Ford Motor Co. said in 2021 it was the first automaker in China to commercially deploy cellular-based V2X technology in production, in both the Ford Explorer and Ford Edge Plus models.

“If you think about the problem that we’re trying to solve, China looked at it and said, ‘Yeah, that’s a good idea, we can make the highways more intelligent and provide highway-initiated driver assistance for people to be safer,’ ” said Nakul Duggal, senior vice president and general manager of Qualcomm’s automotive business. “It sounds like something we should go do. Get it done. I don’t know why we’re not able to get out of our own way, frankly.”

Meanwhile, European regulators are moving forward with plans to make automated emergency braking capable of being triggered by V2X-based messages by 2025 in their New Car Assessment Program protocols.

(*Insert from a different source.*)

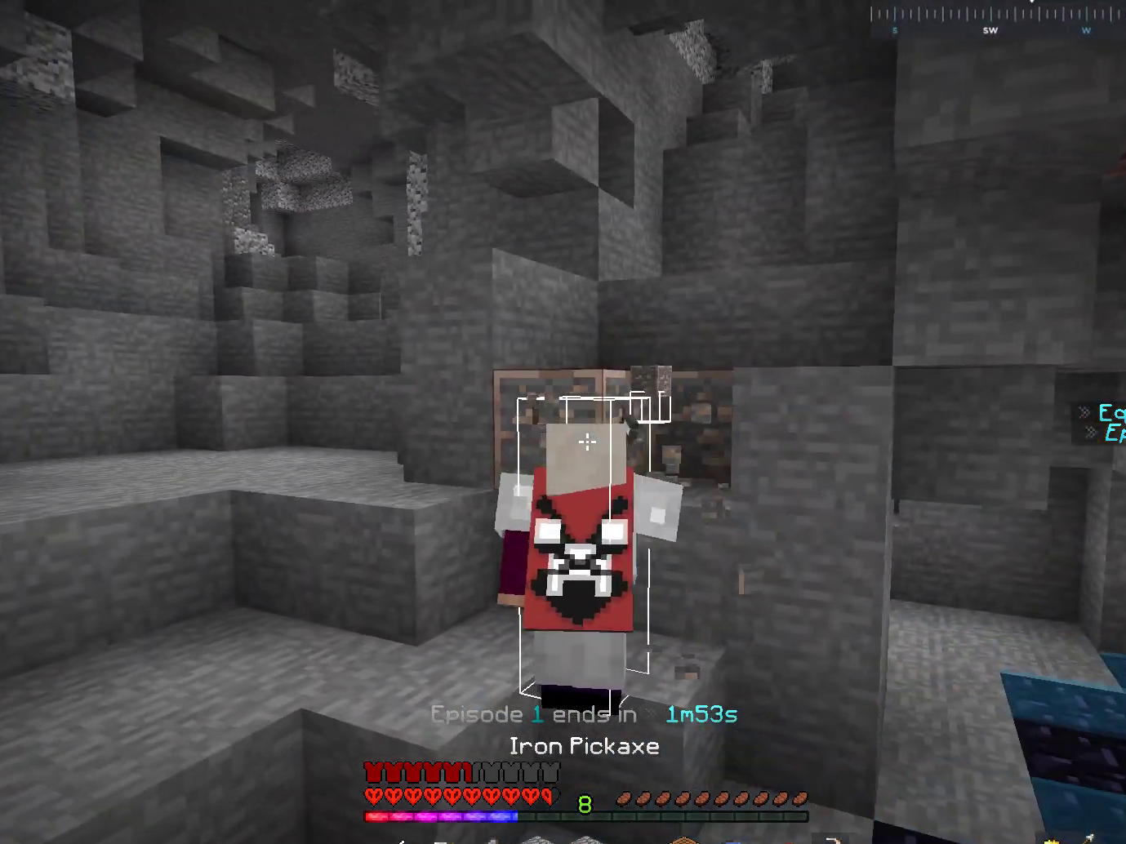
{"keys": ["w"], "mouse": ["left"], "events": [[133, "a", "up"], [167, "w", "down"]]}
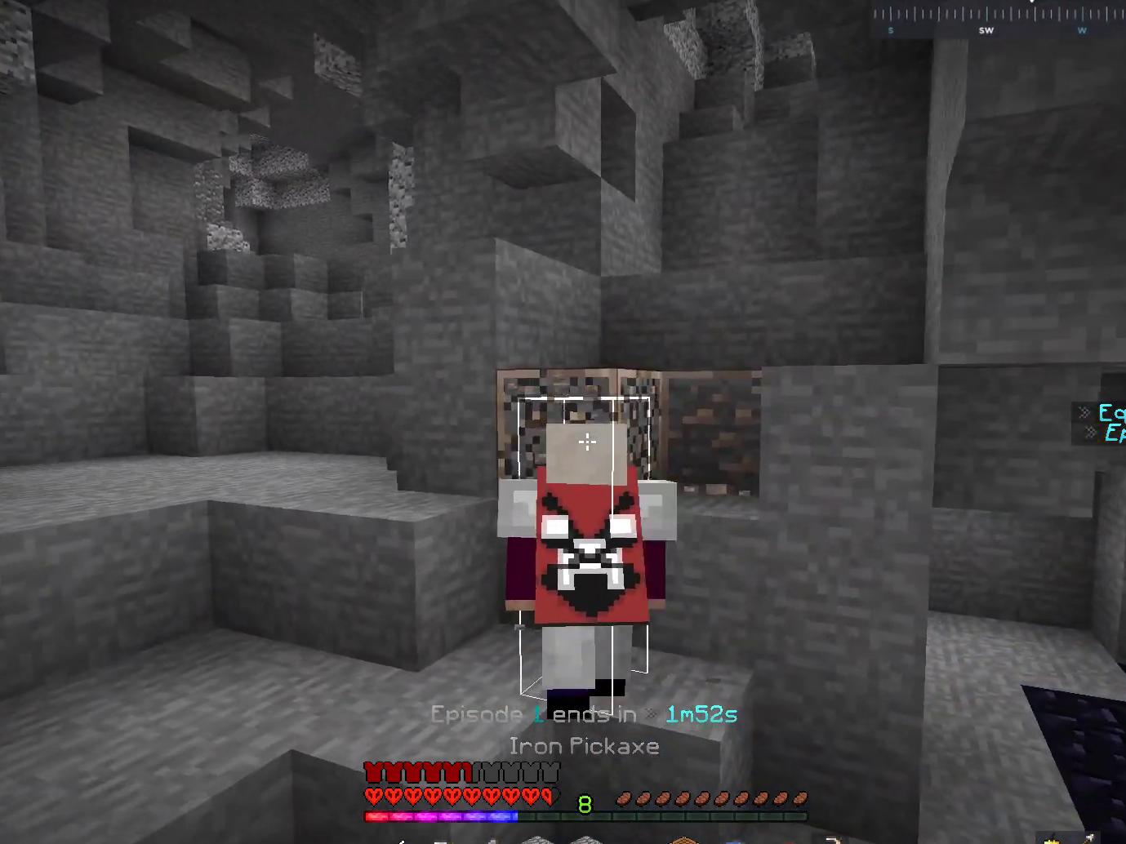
{"keys": [], "mouse": ["left"], "events": [[133, "w", "up"]]}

It was not only the FCC decision that stalled developments in the United States. Vehicle-to-vehicle communications have been under development in some form or fashion since RCA pioneered basic technology in the 1950s, and they accelerated in the 1990s. But over the past decade, automakers squabbled with one another regarding the particular method — dedicated short-range communications or cellular — they’d use to transmit the safety messages.

A failure to choose a particular direction left deployments in a vehicular purgatory. If it had been available, messages from the bus near Mount Pleasant, Pa., could have warned the approaching trucks and car of the hazard. Warnings about falling snow and slick roads could have reached the bus before it rounded a curve on the Pennsylvania Turnpike. The crash perhaps exemplified both the promise and the fatal cost of delays.

“People are able to respond much more quickly for a situation where a radar-based system or camera-type systems are really challenged,” Robert Molloy, director of the NTSB’s Highway Safety Office, said on this week’s Shift mobility podcast. “The idea of cars talking to each other really solves a lot of problems.”